#### [What to produce]
All of the records below must be output exactly, with no pictures carried over.

#### [Extracted page text data]
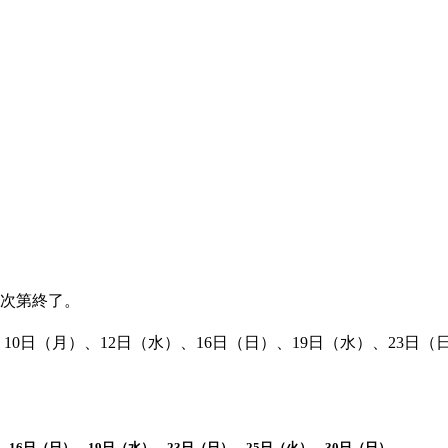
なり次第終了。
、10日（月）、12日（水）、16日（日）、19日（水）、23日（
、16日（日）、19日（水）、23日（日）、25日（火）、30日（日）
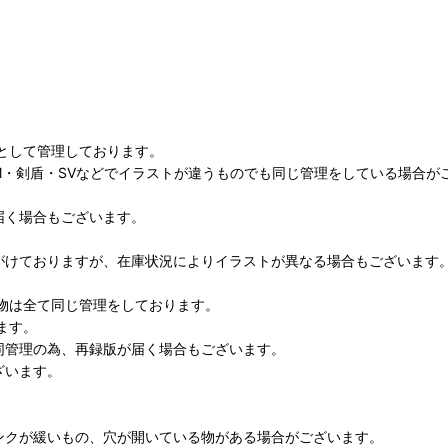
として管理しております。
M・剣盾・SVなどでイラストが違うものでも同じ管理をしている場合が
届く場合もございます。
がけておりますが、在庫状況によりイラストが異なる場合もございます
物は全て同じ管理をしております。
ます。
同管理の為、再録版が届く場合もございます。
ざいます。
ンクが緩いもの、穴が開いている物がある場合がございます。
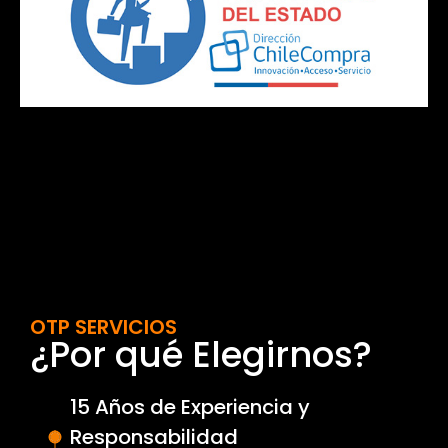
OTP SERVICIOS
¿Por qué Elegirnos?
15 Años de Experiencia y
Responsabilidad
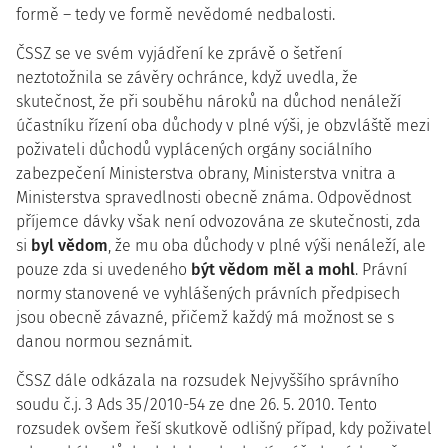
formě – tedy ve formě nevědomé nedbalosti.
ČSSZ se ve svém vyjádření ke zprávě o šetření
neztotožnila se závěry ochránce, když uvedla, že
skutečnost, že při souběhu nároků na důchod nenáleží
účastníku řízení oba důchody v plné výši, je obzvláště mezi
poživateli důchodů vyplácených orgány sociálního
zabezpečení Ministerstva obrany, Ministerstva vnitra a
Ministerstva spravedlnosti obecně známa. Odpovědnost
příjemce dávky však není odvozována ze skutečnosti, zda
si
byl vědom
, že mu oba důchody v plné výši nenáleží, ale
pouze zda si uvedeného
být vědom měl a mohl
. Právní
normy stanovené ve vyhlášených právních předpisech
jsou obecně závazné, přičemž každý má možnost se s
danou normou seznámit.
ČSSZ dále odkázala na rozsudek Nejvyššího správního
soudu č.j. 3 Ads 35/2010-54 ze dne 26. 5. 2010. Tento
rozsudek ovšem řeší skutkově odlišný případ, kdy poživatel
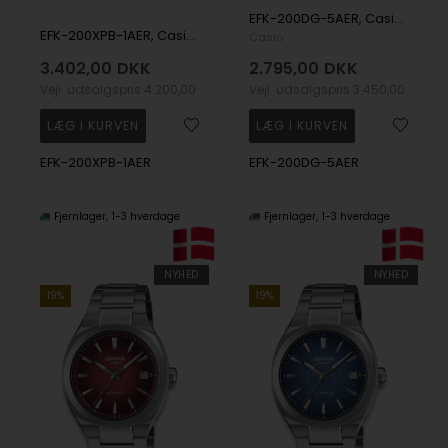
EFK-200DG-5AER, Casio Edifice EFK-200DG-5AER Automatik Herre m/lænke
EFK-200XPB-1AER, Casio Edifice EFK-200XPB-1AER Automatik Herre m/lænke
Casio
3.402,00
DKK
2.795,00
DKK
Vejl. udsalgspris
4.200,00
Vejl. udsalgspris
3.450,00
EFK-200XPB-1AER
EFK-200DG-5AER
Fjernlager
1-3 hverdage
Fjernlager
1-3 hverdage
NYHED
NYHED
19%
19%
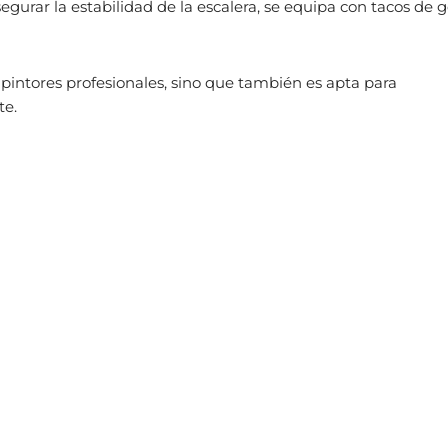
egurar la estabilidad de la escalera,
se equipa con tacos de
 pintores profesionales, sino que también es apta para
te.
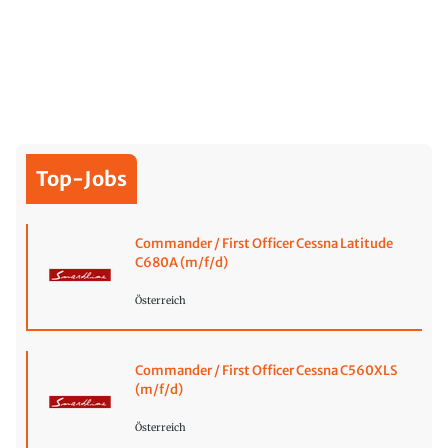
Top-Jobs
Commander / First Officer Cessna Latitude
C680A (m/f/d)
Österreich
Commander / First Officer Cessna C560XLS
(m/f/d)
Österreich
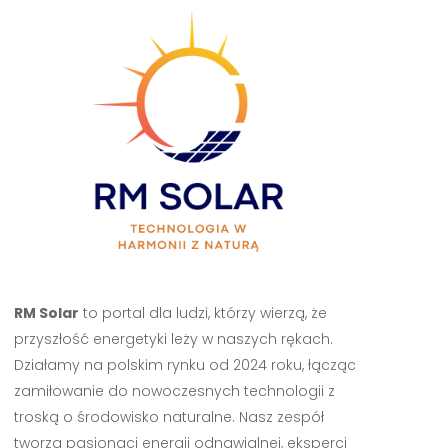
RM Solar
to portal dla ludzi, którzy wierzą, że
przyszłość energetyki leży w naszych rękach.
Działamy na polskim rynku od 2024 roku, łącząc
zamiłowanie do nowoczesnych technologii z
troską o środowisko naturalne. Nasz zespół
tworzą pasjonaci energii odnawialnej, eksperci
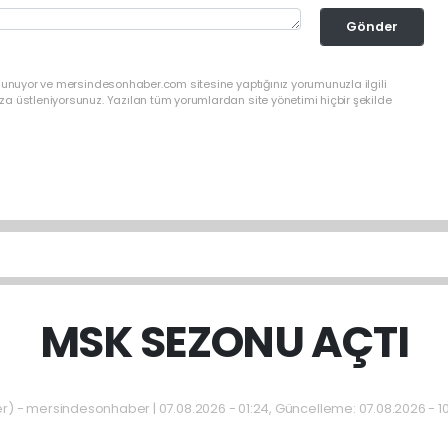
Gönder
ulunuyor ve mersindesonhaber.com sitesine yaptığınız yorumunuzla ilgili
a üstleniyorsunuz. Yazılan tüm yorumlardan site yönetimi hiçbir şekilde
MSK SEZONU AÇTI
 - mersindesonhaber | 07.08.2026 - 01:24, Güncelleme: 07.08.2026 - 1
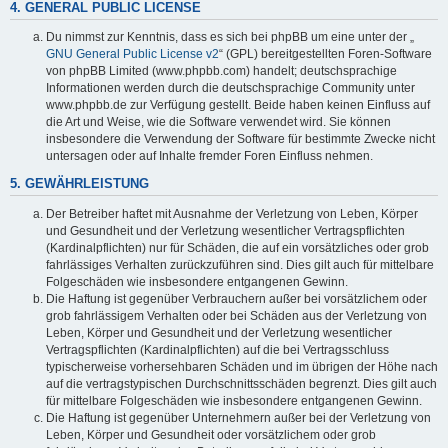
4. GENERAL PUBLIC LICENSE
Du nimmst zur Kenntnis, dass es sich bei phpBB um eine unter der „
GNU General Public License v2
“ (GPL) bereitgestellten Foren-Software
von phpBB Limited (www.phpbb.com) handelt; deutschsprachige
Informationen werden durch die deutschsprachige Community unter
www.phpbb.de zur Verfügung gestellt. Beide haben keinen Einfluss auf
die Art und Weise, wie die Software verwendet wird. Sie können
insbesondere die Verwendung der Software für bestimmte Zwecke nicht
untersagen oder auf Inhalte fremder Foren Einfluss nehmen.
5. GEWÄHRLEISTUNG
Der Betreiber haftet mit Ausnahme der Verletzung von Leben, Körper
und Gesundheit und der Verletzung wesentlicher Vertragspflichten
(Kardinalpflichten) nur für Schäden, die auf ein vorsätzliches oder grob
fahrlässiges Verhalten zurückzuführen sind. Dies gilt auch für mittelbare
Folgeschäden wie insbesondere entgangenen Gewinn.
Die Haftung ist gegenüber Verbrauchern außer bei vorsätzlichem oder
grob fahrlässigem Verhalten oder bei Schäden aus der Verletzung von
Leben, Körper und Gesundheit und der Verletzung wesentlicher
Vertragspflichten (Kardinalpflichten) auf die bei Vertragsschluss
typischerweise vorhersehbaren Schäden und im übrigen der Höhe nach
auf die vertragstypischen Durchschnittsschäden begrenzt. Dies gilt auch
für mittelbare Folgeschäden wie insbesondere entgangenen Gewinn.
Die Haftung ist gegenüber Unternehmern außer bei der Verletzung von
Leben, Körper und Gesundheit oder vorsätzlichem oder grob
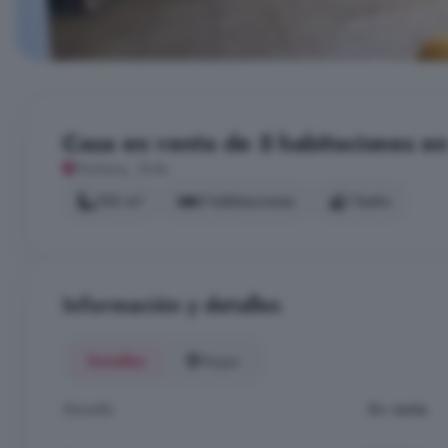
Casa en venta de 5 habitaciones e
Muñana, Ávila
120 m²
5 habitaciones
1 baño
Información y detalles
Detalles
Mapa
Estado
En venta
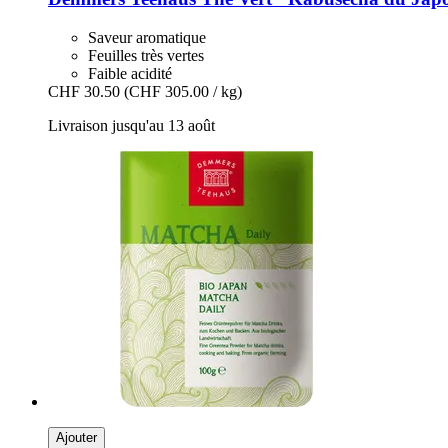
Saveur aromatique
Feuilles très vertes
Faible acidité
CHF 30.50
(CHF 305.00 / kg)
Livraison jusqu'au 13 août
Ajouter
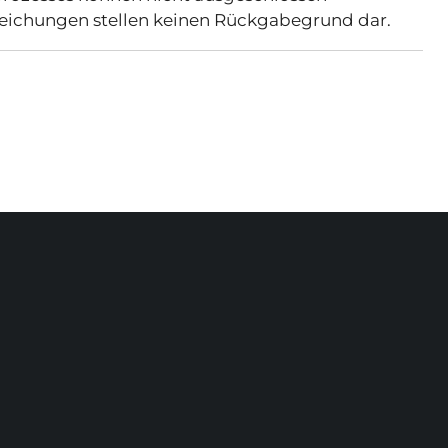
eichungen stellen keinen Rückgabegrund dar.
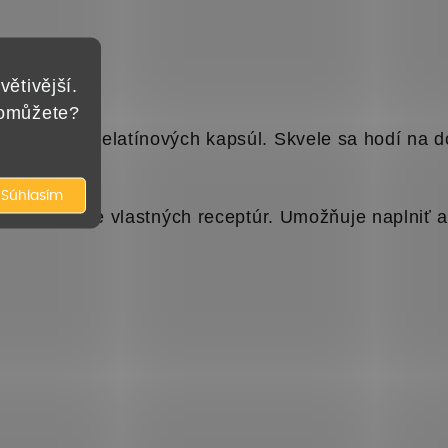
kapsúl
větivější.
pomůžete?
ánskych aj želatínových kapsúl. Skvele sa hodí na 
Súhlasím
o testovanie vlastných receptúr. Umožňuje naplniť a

#### [Solved problem]
なり次第終了。
、10日（月）、12日（水）、16日（日）、19日（水）、23日（
、16日（日）、19日（水）、23日（日）、25日（火）、30日（日）
として管理しております。
M・剣盾・SVなどでイラストが違うものでも同じ管理をしている場合が
届く場合もございます。
がけておりますが、在庫状況によりイラストが異なる場合もございます
物は全て同じ管理をしております。
ます。
同管理の為、再録版が届く場合もございます。
ざいます。
ンクが緩いもの、穴が開いている物がある場合がございます。
OTP SERVICIOS
¿Por qué Elegirnos?
15 Años de Experiencia y
Responsabilidad
formě – tedy ve formě nevědomé nedbalosti.
ČSSZ se ve svém vyjádření ke zprávě o šetření
neztotožnila se závěry ochránce, když uvedla, že
skutečnost, že při souběhu nároků na důchod nenáleží
účastníku řízení oba důchody v plné výši, je obzvláště mezi
poživateli důchodů vyplácených orgány sociálního
zabezpečení Ministerstva obrany, Ministerstva vnitra a
Ministerstva spravedlnosti obecně známa. Odpovědnost
příjemce dávky však není odvozována ze skutečnosti, zda
si
byl vědom
, že mu oba důchody v plné výši nenáleží, ale
pouze zda si uvedeného
být vědom měl a mohl
. Právní
normy stanovené ve vyhlášených právních předpisech
jsou obecně závazné, přičemž každý má možnost se s
danou normou seznámit.
ČSSZ dále odkázala na rozsudek Nejvyššího správního
soudu č.j. 3 Ads 35/2010-54 ze dne 26. 5. 2010. Tento
rozsudek ovšem řeší skutkově odlišný případ, kdy poživatel
EFK-200DG-5AER, Casio Edifice EFK-200DG-5AER Automatik Herre m/lænke
EFK-200XPB-1AER, Casio Edifice EFK-200XPB-1AER Automatik Herre m/lænke
Casio
3.402,00
DKK
2.795,00
DKK
Vejl. udsalgspris
4.200,00
Vejl. udsalgspris
3.450,00
EFK-200XPB-1AER
EFK-200DG-5AER
Fjernlager
1-3 hverdage
Fjernlager
1-3 hverdage
NYHED
NYHED
19%
19%
egurar la estabilidad de la escalera,
se equipa con tacos de
 pintores profesionales, sino que también es apta para
te.
Top-Jobs
Commander / First Officer Cessna Latitude
C680A (m/f/d)
Österreich
Commander / First Officer Cessna C560XLS
(m/f/d)
Österreich
RM Solar
to portal dla ludzi, którzy wierzą, że
przyszłość energetyki leży w naszych rękach.
Działamy na polskim rynku od 2024 roku, łącząc
zamiłowanie do nowoczesnych technologii z
troską o środowisko naturalne. Nasz zespół
tworzą pasjonaci energii odnawialnej, eksperci
Gönder
ulunuyor ve mersindesonhaber.com sitesine yaptığınız yorumunuzla ilgili
a üstleniyorsunuz. Yazılan tüm yorumlardan site yönetimi hiçbir şekilde
MSK SEZONU AÇTI
 - mersindesonhaber | 07.08.2026 - 01:24, Güncelleme: 07.08.2026 - 1
4. GENERAL PUBLIC LICENSE
Du nimmst zur Kenntnis, dass es sich bei phpBB um eine unter der „
GNU General Public License v2
“ (GPL) bereitgestellten Foren-Software
von phpBB Limited (www.phpbb.com) handelt; deutschsprachige
Informationen werden durch die deutschsprachige Community unter
www.phpbb.de zur Verfügung gestellt. Beide haben keinen Einfluss auf
die Art und Weise, wie die Software verwendet wird. Sie können
insbesondere die Verwendung der Software für bestimmte Zwecke nicht
untersagen oder auf Inhalte fremder Foren Einfluss nehmen.
5. GEWÄHRLEISTUNG
Der Betreiber haftet mit Ausnahme der Verletzung von Leben, Körper
und Gesundheit und der Verletzung wesentlicher Vertragspflichten
(Kardinalpflichten) nur für Schäden, die auf ein vorsätzliches oder grob
fahrlässiges Verhalten zurückzuführen sind. Dies gilt auch für mittelbare
Folgeschäden wie insbesondere entgangenen Gewinn.
Die Haftung ist gegenüber Verbrauchern außer bei vorsätzlichem oder
grob fahrlässigem Verhalten oder bei Schäden aus der Verletzung von
Leben, Körper und Gesundheit und der Verletzung wesentlicher
Vertragspflichten (Kardinalpflichten) auf die bei Vertragsschluss
typischerweise vorhersehbaren Schäden und im übrigen der Höhe nach
auf die vertragstypischen Durchschnittsschäden begrenzt. Dies gilt auch
für mittelbare Folgeschäden wie insbesondere entgangenen Gewinn.
Die Haftung ist gegenüber Unternehmern außer bei der Verletzung von
Leben, Körper und Gesundheit oder vorsätzlichem oder grob
Casa en venta de 5 habitaciones e
Muñana, Ávila
120 m²
5 habitaciones
1 baño
Información y detalles
Detalles
Mapa
Estado
En venta
Saveur aromatique
Feuilles très vertes
Faible acidité
CHF 30.50
(CHF 305.00 / kg)
Livraison jusqu'au 13 août
Ajouter
eichungen stellen keinen Rückgabegrund dar.
kapsúl
větivější.
pomůžete?
ánskych aj želatínových kapsúl. Skvele sa hodí na 
Súhlasím
o testovanie vlastných receptúr. Umožňuje naplniť a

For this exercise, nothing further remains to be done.